• [Extracted page text data]

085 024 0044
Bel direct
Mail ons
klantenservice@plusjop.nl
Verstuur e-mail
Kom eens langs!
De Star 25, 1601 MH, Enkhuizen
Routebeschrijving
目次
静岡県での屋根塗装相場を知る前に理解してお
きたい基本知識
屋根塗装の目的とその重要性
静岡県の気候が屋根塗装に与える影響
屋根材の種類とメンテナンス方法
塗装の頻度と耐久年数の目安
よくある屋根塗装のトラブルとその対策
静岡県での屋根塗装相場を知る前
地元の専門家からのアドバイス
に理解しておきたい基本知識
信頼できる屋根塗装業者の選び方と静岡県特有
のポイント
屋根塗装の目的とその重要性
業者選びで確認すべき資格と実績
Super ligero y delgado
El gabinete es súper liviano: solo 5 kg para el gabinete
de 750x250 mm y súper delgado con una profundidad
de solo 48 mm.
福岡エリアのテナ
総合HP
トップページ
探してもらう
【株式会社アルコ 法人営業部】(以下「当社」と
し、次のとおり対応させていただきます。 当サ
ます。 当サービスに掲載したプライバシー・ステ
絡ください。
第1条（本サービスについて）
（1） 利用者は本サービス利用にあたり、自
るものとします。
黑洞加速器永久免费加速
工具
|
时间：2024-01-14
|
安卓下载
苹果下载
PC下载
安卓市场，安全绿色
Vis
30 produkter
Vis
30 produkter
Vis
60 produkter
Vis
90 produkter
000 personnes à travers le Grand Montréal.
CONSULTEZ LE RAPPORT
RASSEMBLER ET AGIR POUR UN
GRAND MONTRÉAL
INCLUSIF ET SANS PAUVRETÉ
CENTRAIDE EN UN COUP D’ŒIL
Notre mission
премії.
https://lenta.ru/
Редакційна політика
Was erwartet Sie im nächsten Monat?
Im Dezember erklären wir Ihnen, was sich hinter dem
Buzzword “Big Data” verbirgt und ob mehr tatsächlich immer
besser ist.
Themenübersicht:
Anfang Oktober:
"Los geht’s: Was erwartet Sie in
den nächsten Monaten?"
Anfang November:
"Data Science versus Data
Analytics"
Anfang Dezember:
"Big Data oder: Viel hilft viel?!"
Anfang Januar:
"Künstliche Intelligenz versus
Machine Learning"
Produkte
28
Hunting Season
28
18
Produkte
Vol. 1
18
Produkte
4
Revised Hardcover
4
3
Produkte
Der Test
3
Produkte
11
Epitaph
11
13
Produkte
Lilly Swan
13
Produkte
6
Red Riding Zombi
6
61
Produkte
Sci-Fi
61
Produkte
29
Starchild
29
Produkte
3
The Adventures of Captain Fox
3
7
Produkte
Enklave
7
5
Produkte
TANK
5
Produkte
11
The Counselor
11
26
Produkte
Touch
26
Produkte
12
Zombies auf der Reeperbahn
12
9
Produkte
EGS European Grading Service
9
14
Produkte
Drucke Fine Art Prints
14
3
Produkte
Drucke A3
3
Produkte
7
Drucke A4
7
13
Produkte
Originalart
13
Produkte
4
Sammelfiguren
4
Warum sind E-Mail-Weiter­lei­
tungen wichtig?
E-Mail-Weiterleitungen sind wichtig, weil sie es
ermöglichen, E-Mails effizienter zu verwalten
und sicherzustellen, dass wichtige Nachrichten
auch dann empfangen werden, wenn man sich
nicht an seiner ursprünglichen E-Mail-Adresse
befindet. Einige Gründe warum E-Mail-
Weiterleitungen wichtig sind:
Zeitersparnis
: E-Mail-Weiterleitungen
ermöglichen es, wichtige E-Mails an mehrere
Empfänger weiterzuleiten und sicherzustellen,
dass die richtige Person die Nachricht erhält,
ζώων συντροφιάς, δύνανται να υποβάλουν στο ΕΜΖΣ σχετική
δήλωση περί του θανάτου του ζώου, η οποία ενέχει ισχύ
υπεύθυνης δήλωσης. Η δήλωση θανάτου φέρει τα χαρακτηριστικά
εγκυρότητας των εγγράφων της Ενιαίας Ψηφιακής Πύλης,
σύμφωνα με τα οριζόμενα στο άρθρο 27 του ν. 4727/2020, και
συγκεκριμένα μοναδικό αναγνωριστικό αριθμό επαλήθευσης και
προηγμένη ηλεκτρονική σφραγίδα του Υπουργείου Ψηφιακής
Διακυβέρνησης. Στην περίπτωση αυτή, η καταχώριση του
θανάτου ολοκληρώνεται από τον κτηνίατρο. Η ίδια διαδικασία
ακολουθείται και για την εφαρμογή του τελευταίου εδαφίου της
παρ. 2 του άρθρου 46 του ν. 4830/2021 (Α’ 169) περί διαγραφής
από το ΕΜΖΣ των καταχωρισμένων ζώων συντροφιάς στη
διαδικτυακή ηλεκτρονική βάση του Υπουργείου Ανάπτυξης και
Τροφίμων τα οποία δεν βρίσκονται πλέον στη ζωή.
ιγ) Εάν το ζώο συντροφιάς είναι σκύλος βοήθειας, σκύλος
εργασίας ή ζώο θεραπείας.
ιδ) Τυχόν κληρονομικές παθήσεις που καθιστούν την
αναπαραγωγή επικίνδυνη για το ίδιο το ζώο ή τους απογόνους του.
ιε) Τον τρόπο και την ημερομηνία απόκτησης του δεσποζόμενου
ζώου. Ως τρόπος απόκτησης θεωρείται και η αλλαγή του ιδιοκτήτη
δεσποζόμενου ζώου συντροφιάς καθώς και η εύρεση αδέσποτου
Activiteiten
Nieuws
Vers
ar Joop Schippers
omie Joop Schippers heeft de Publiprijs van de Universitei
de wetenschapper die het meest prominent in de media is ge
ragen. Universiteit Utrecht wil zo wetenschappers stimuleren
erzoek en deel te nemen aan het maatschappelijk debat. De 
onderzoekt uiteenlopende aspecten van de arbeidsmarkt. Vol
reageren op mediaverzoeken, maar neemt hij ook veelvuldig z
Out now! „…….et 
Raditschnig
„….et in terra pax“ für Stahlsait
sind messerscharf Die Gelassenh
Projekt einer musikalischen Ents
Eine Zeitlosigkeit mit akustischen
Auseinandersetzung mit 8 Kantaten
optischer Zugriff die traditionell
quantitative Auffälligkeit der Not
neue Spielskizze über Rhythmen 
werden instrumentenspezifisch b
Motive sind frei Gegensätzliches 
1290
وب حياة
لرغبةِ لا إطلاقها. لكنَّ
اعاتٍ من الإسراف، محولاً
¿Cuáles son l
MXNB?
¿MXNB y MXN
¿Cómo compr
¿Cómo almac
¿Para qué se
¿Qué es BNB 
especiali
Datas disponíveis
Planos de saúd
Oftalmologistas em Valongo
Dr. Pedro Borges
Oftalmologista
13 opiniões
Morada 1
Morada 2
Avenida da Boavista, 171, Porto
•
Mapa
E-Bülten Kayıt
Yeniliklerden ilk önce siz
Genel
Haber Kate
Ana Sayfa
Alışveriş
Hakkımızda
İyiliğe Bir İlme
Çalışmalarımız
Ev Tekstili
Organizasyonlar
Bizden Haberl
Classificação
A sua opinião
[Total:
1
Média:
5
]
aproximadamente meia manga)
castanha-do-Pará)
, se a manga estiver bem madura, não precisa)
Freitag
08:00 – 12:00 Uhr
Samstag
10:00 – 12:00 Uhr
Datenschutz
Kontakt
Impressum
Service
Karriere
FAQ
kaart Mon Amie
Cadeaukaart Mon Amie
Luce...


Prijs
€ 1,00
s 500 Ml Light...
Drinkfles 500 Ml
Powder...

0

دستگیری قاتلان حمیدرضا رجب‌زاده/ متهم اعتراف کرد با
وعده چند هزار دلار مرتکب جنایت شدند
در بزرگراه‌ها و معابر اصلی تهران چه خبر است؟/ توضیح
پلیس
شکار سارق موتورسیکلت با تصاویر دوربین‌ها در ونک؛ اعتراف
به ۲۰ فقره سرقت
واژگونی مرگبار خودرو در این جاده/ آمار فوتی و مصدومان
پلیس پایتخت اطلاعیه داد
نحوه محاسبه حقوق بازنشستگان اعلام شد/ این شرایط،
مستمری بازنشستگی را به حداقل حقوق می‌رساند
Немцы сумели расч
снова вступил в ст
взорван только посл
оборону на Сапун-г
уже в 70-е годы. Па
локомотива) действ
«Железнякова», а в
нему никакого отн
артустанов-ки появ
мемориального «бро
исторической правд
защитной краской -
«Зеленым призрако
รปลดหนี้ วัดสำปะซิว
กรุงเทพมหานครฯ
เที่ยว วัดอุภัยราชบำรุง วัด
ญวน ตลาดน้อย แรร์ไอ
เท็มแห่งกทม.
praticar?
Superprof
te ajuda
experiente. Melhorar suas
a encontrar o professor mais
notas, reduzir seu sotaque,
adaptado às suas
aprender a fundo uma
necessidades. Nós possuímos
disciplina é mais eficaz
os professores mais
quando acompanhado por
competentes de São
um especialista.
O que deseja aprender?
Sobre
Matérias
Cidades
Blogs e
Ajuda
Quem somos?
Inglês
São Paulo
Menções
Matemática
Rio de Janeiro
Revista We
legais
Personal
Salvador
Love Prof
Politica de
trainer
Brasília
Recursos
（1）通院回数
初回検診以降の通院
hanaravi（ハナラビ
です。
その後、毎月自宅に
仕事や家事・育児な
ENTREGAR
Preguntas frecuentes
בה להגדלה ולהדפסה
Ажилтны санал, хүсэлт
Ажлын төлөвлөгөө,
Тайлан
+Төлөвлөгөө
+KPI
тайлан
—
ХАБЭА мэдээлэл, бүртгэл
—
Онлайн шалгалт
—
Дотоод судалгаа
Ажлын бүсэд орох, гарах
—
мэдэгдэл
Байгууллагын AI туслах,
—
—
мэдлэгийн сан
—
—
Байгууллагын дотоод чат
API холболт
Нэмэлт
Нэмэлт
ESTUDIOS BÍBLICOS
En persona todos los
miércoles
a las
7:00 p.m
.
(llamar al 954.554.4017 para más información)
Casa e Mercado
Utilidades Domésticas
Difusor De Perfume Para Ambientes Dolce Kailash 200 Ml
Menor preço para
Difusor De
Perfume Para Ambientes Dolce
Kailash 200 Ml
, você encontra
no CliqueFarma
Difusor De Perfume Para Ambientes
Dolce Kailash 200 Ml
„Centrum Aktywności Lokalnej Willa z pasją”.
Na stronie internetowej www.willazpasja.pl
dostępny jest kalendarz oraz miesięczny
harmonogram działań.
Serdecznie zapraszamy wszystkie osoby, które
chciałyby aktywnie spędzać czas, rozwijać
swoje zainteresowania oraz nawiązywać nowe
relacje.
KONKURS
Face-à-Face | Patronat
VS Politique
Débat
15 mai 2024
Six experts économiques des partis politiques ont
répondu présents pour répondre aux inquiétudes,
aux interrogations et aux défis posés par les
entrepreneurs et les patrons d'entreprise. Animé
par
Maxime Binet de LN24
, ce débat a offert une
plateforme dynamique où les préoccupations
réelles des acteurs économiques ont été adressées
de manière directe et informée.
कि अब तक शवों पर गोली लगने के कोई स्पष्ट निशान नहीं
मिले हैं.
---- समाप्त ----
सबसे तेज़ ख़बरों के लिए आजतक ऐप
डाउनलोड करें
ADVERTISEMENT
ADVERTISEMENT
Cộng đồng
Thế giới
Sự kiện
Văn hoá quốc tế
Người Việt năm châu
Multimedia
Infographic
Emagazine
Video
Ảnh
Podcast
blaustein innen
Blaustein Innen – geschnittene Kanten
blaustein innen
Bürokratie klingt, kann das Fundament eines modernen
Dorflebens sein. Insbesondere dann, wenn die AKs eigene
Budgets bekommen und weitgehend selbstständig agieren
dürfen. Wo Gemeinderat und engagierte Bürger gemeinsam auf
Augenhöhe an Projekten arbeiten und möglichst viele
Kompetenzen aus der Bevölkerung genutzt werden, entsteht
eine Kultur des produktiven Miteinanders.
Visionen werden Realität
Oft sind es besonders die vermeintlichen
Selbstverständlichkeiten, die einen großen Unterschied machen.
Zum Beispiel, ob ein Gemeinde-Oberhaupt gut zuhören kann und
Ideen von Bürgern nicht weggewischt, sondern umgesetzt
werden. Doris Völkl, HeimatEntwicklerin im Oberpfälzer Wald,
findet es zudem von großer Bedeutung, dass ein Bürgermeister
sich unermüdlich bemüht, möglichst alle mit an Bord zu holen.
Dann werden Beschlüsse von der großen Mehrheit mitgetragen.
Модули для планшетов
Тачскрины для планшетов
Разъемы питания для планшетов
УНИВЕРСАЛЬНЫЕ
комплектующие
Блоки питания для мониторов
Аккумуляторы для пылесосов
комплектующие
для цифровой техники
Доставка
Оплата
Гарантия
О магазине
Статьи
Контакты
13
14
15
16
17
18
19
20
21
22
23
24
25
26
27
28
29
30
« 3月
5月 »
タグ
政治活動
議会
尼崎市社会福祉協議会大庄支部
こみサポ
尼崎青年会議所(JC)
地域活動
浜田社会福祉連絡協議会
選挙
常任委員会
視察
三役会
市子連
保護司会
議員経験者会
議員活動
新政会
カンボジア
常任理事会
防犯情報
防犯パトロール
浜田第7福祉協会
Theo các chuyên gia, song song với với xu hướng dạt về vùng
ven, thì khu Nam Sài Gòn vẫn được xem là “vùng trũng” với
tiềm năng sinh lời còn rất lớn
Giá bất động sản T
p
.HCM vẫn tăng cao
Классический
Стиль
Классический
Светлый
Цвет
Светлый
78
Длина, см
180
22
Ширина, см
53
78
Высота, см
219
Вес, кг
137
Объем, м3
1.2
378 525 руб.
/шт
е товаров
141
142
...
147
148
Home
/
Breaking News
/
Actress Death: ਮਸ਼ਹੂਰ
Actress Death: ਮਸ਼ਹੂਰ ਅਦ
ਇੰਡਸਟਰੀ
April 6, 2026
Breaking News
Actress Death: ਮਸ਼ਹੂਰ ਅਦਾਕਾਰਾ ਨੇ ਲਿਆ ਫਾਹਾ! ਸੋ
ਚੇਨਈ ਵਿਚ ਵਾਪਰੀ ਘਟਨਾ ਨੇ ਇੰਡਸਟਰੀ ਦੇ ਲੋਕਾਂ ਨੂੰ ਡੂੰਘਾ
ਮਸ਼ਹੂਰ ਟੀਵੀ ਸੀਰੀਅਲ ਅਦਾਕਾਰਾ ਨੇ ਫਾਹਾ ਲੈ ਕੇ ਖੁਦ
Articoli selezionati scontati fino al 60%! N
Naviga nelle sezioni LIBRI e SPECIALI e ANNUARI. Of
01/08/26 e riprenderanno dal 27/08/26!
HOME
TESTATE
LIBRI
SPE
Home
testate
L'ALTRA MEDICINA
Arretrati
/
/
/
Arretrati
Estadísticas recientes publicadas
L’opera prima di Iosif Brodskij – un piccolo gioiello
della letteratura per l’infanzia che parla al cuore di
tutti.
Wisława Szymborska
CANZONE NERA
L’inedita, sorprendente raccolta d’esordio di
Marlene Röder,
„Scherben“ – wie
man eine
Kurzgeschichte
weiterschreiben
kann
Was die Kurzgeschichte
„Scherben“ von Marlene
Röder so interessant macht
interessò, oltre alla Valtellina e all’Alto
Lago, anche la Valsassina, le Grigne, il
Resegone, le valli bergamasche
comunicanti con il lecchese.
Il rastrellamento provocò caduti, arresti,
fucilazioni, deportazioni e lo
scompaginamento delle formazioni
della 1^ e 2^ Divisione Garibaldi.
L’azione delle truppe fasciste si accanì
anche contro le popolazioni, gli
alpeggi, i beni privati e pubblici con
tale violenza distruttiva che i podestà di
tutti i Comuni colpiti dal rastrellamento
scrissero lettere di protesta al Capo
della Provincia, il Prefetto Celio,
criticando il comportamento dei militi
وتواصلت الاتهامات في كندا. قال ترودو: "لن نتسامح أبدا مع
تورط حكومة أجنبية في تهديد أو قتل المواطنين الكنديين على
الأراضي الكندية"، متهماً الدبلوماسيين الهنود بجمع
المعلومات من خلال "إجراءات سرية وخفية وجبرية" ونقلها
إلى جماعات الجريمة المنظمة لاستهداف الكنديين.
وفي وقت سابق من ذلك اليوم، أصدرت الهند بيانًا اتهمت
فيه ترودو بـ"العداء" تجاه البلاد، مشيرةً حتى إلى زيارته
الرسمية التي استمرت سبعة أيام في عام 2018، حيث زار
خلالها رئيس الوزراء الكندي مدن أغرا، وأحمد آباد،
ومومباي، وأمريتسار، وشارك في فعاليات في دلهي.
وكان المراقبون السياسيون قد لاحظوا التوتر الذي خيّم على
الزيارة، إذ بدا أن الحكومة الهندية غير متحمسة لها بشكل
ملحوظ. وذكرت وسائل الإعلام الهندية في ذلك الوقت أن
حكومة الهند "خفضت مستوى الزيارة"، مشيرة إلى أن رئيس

• [TASK STATEMENT] Take the entries above and copy them exactly from the first line through the line with "ermöglichen, E-Mails effizienter zu verwalten"; leave out every line after it.

• [ANSWER FOR THIS EXERCISE]
085 024 0044
Bel direct
Mail ons
klantenservice@plusjop.nl
Verstuur e-mail
Kom eens langs!
De Star 25, 1601 MH, Enkhuizen
Routebeschrijving
目次
静岡県での屋根塗装相場を知る前に理解してお
きたい基本知識
屋根塗装の目的とその重要性
静岡県の気候が屋根塗装に与える影響
屋根材の種類とメンテナンス方法
塗装の頻度と耐久年数の目安
よくある屋根塗装のトラブルとその対策
静岡県での屋根塗装相場を知る前
地元の専門家からのアドバイス
に理解しておきたい基本知識
信頼できる屋根塗装業者の選び方と静岡県特有
のポイント
屋根塗装の目的とその重要性
業者選びで確認すべき資格と実績
Super ligero y delgado
El gabinete es súper liviano: solo 5 kg para el gabinete
de 750x250 mm y súper delgado con una profundidad
de solo 48 mm.
福岡エリアのテナ
総合HP
トップページ
探してもらう
【株式会社アルコ 法人営業部】(以下「当社」と
し、次のとおり対応させていただきます。 当サ
ます。 当サービスに掲載したプライバシー・ステ
絡ください。
第1条（本サービスについて）
（1） 利用者は本サービス利用にあたり、自
るものとします。
黑洞加速器永久免费加速
工具
|
时间：2024-01-14
|
安卓下载
苹果下载
PC下载
安卓市场，安全绿色
Vis
30 produkter
Vis
30 produkter
Vis
60 produkter
Vis
90 produkter
000 personnes à travers le Grand Montréal.
CONSULTEZ LE RAPPORT
RASSEMBLER ET AGIR POUR UN
GRAND MONTRÉAL
INCLUSIF ET SANS PAUVRETÉ
CENTRAIDE EN UN COUP D’ŒIL
Notre mission
премії.
https://lenta.ru/
Редакційна політика
Was erwartet Sie im nächsten Monat?
Im Dezember erklären wir Ihnen, was sich hinter dem
Buzzword “Big Data” verbirgt und ob mehr tatsächlich immer
besser ist.
Themenübersicht:
Anfang Oktober:
"Los geht’s: Was erwartet Sie in
den nächsten Monaten?"
Anfang November:
"Data Science versus Data
Analytics"
Anfang Dezember:
"Big Data oder: Viel hilft viel?!"
Anfang Januar:
"Künstliche Intelligenz versus
Machine Learning"
Produkte
28
Hunting Season
28
18
Produkte
Vol. 1
18
Produkte
4
Revised Hardcover
4
3
Produkte
Der Test
3
Produkte
11
Epitaph
11
13
Produkte
Lilly Swan
13
Produkte
6
Red Riding Zombi
6
61
Produkte
Sci-Fi
61
Produkte
29
Starchild
29
Produkte
3
The Adventures of Captain Fox
3
7
Produkte
Enklave
7
5
Produkte
TANK
5
Produkte
11
The Counselor
11
26
Produkte
Touch
26
Produkte
12
Zombies auf der Reeperbahn
12
9
Produkte
EGS European Grading Service
9
14
Produkte
Drucke Fine Art Prints
14
3
Produkte
Drucke A3
3
Produkte
7
Drucke A4
7
13
Produkte
Originalart
13
Produkte
4
Sammelfiguren
4
Warum sind E-Mail-Weiter­lei­
tungen wichtig?
E-Mail-Weiterleitungen sind wichtig, weil sie es
ermöglichen, E-Mails effizienter zu verwalten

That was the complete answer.